:: ENTRIES SHOWN ::

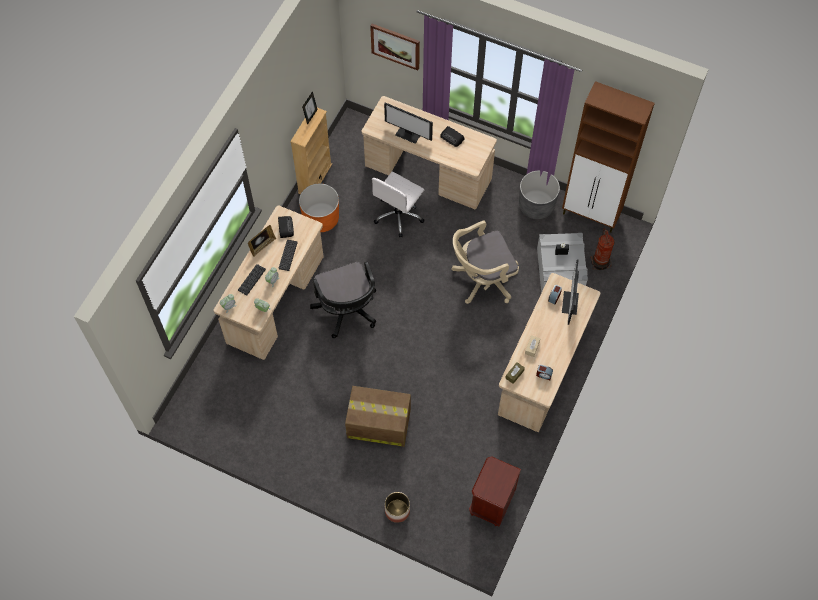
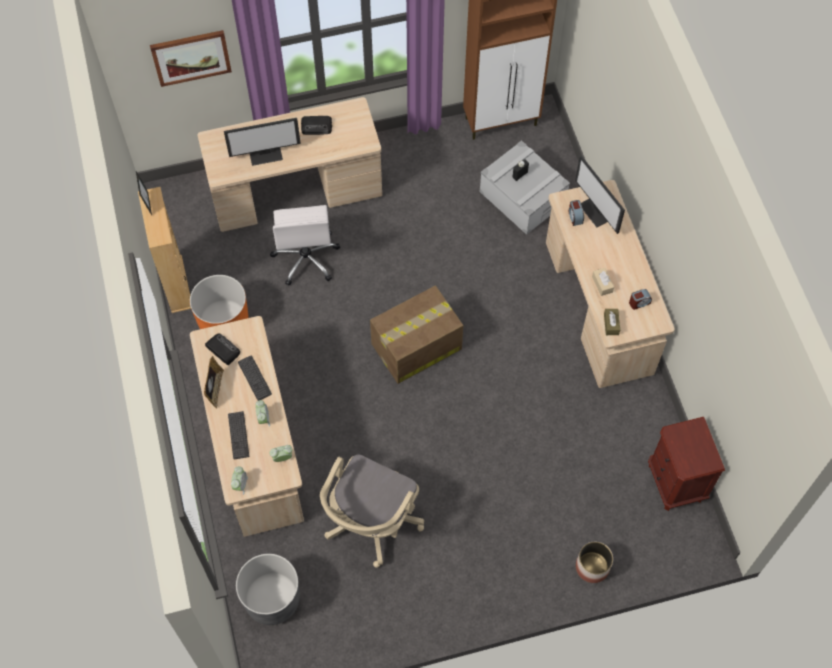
camera: 40 degrees left, 0 degrees up
black office chair [310,262,376,338] -> none
cardboard box [345,386,411,447] -> cardboard box moved to [370,285,463,384]
beige office chair [451,221,519,304] -> beige office chair moved to [320,454,424,568]
grey planter [519,171,560,219] -> grey planter moved to [236,554,300,625]
fire extinguisher [590,228,615,270] -> none

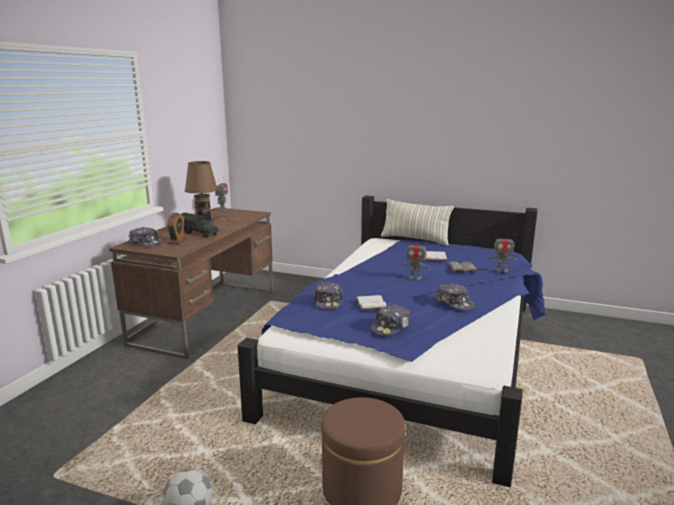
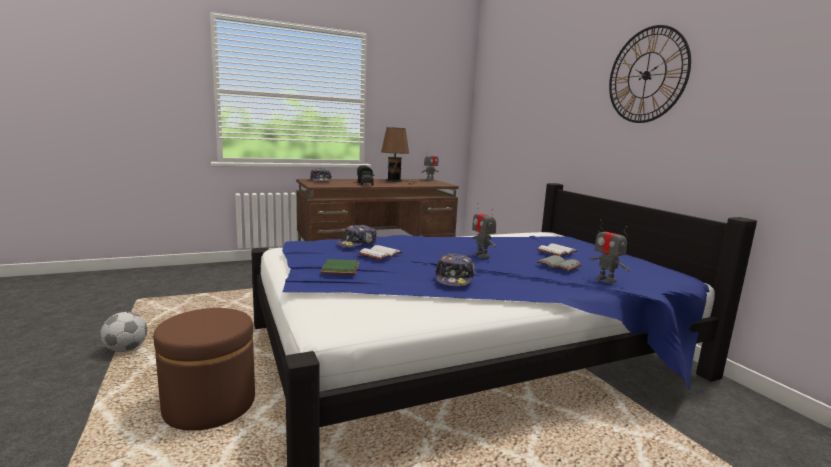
camera: 45 degrees right, 5 degrees down
alarm clock [167,213,187,244] -> none
cap [371,304,410,336] -> green book [321,259,359,274]
pillow [381,199,454,246] -> none
none -> wall clock [609,25,691,123]

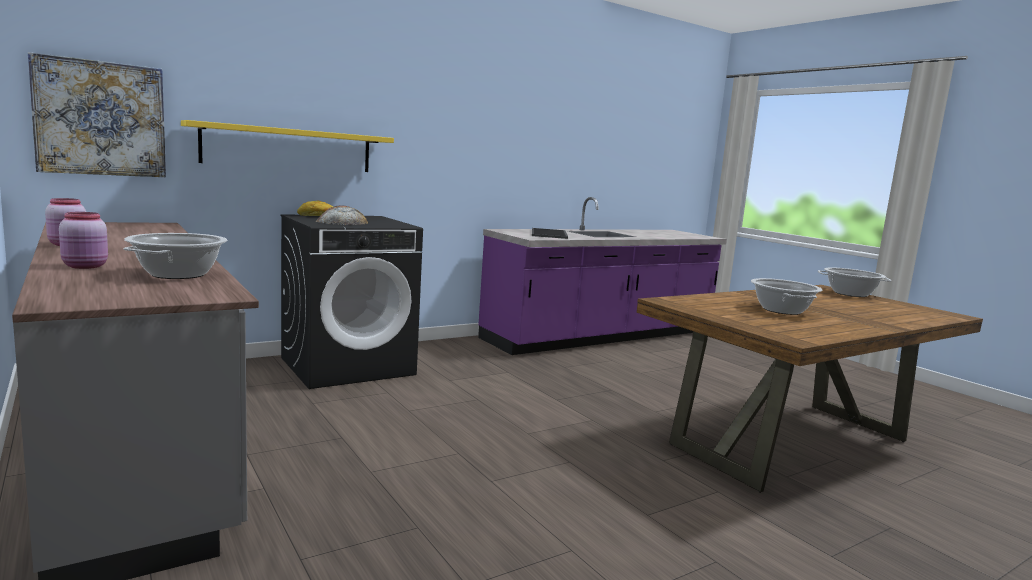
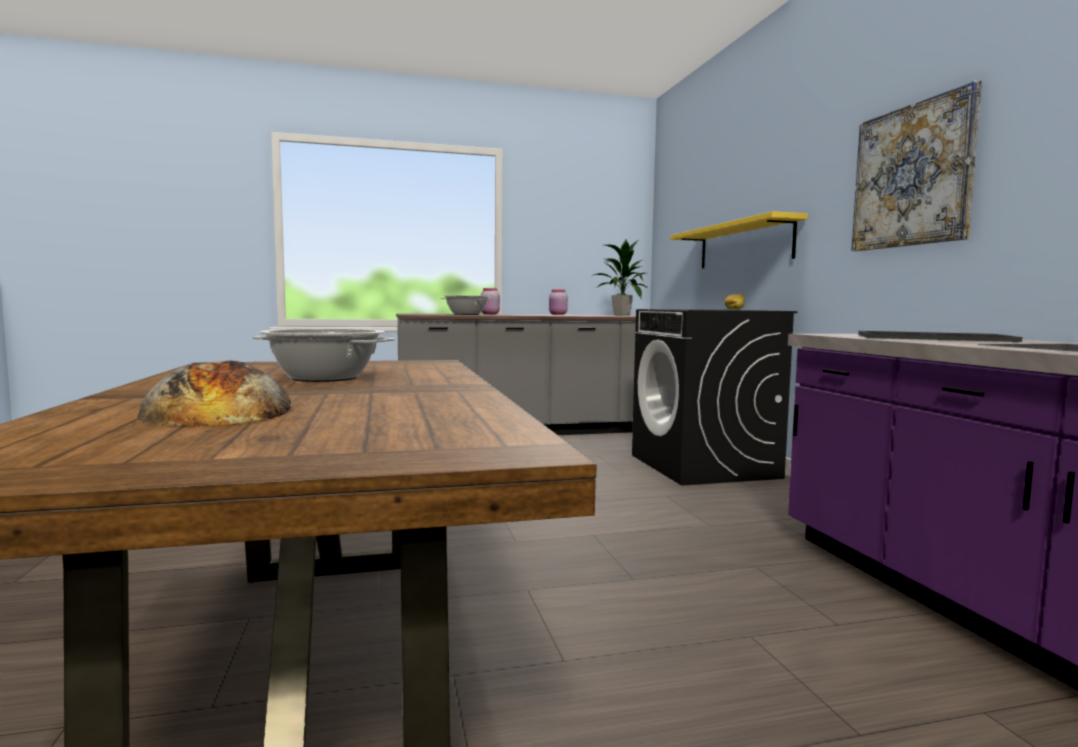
camera: 110 degrees right, 5 degrees down
picture [28,52,166,177] -> picture moved to [851,80,982,251]
bread [316,206,368,225] -> bread moved to [137,360,291,426]
cooking pot [818,268,892,297] -> none
none -> potted plant [594,239,646,316]

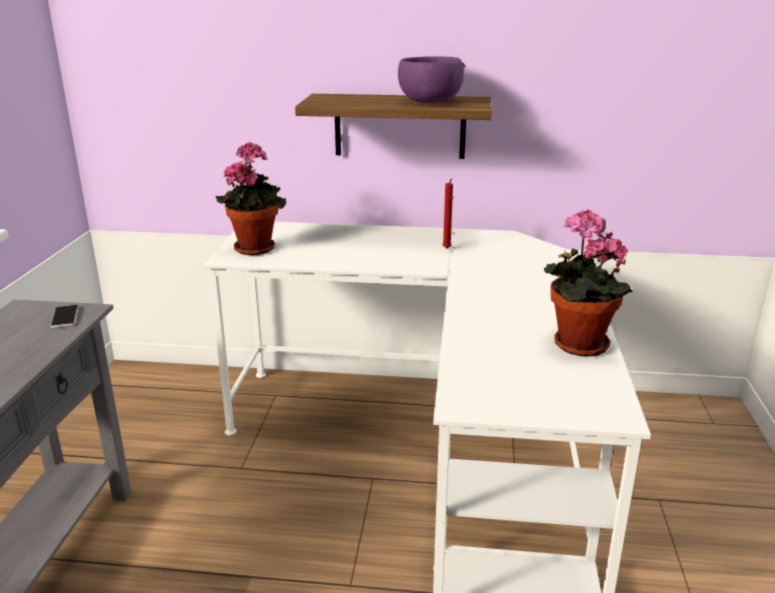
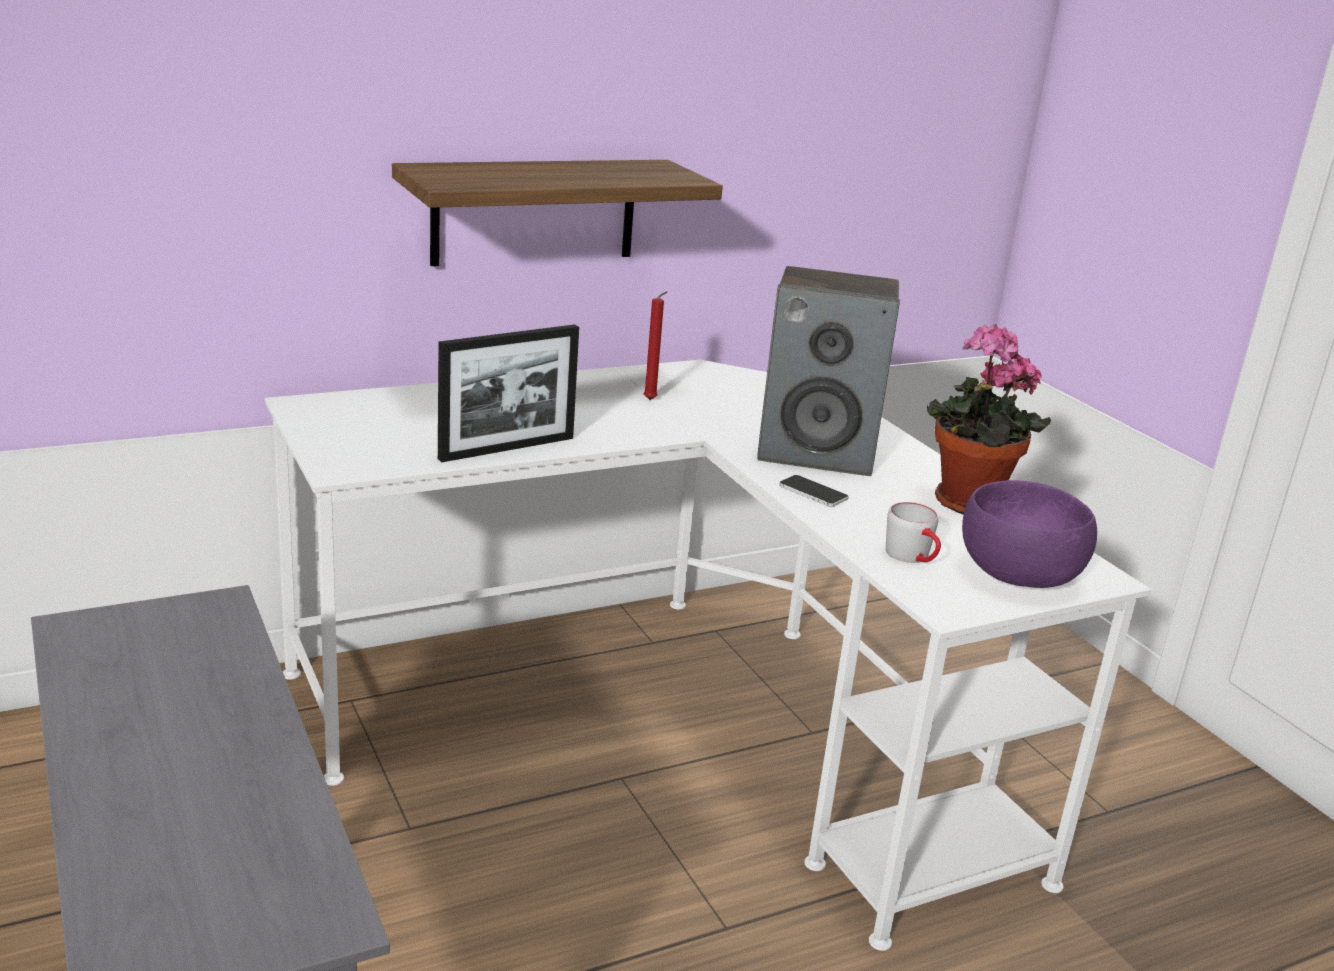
camera: 35 degrees left, 0 degrees up
phone [51,305,79,328] -> phone moved to [779,475,848,507]
potted plant [216,141,286,255] -> none
purple bowl [398,56,465,103] -> purple bowl moved to [962,480,1097,588]
none -> picture frame [438,324,579,462]
none -> speaker [757,266,900,476]
none -> grey mug [886,502,941,563]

:::

--- TASK OBJECTIVE ---
Please repeat every record exactly, leaving the pictures out.

--- RESPONSE AREA ---
camera: 40 degrees left, 0 degrees up
black office chair [310,262,376,338] -> none
cardboard box [345,386,411,447] -> cardboard box moved to [370,285,463,384]
beige office chair [451,221,519,304] -> beige office chair moved to [320,454,424,568]
grey planter [519,171,560,219] -> grey planter moved to [236,554,300,625]
fire extinguisher [590,228,615,270] -> none

camera: 45 degrees right, 5 degrees down
alarm clock [167,213,187,244] -> none
cap [371,304,410,336] -> green book [321,259,359,274]
pillow [381,199,454,246] -> none
none -> wall clock [609,25,691,123]

camera: 110 degrees right, 5 degrees down
picture [28,52,166,177] -> picture moved to [851,80,982,251]
bread [316,206,368,225] -> bread moved to [137,360,291,426]
cooking pot [818,268,892,297] -> none
none -> potted plant [594,239,646,316]

camera: 35 degrees left, 0 degrees up
phone [51,305,79,328] -> phone moved to [779,475,848,507]
potted plant [216,141,286,255] -> none
purple bowl [398,56,465,103] -> purple bowl moved to [962,480,1097,588]
none -> picture frame [438,324,579,462]
none -> speaker [757,266,900,476]
none -> grey mug [886,502,941,563]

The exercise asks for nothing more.